O ‘apagão’ também prejudica o trabalho dos servidores, já que o sistema era utilizado para gerenciar todos os processos administrativos da Prefeitura que ainda são de papel – apenas a Secretaria de Planejamento é informatizada até hoje. Assim, muitos serviços internos estão parados ou são realizados de forma menos ágil.

APAGÃO.
Firmado no início de 2018, o contrato com a empresa Conam Consultoria, de São Paulo, poderia ser prorrogado a cada 12 meses, até janeiro de 2023, mas em janeiro de 2021 o governo José Saud (MDB) definiu que aquela seria a última prorrogação, por meio de uma cláusula resolutiva.

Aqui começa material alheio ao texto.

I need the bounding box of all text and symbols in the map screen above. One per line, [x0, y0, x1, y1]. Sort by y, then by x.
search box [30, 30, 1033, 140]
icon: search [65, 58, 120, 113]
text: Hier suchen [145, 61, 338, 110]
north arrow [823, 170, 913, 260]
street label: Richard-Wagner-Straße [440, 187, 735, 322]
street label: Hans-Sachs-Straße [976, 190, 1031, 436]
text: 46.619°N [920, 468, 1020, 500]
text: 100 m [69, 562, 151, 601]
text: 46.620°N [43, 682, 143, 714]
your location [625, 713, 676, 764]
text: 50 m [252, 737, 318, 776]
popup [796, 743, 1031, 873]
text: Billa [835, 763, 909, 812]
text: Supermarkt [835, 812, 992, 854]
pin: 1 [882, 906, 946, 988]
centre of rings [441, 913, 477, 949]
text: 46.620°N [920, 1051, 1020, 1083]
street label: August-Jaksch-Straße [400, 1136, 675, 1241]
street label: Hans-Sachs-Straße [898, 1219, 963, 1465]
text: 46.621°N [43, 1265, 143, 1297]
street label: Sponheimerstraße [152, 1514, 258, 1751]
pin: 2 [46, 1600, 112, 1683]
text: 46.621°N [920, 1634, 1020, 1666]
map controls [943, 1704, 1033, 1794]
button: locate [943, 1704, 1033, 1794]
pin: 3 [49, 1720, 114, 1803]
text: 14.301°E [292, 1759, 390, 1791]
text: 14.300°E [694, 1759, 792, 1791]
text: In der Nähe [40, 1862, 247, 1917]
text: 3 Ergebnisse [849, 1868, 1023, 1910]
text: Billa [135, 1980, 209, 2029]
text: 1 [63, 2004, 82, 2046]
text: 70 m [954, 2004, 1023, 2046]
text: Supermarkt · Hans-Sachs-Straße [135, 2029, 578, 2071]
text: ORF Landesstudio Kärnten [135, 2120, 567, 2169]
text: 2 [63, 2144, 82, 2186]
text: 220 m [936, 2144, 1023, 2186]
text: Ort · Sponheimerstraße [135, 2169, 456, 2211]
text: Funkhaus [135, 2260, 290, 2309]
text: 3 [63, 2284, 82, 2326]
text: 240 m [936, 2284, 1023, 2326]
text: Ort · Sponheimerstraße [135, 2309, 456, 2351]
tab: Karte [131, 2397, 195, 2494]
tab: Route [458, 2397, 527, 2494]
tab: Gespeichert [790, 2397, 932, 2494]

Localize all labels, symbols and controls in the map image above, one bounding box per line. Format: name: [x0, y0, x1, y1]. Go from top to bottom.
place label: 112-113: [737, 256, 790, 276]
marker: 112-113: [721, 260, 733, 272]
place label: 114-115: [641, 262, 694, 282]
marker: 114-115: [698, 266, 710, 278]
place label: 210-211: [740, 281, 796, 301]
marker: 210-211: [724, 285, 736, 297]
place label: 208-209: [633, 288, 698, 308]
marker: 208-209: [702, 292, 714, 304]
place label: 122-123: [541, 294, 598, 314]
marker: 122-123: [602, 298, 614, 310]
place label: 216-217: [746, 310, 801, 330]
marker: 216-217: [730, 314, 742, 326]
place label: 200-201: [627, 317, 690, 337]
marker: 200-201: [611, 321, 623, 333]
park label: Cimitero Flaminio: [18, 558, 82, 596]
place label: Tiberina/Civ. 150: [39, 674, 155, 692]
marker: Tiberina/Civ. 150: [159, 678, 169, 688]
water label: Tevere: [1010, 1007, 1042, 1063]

Em outubro e dezembro de 2021, a Prefeitura fez as duas primeiras tentativas de licitação para definir a nova empresa que ficaria responsável pelo serviço, mas ambos editais acabaram revogados após apontamentos do TCE (Tribunal de Contas do Estado).

O terceiro edital foi publicado apenas no fim de fevereiro, e o pregão que irá definir a nova empresa será realizado nessa sexta-feira (11) – após a conclusão do processo licitatório, ainda será necessário tempo para a implantação do novo sistema. O contrato pode custar até R$ 5,1 milhões em 24 meses.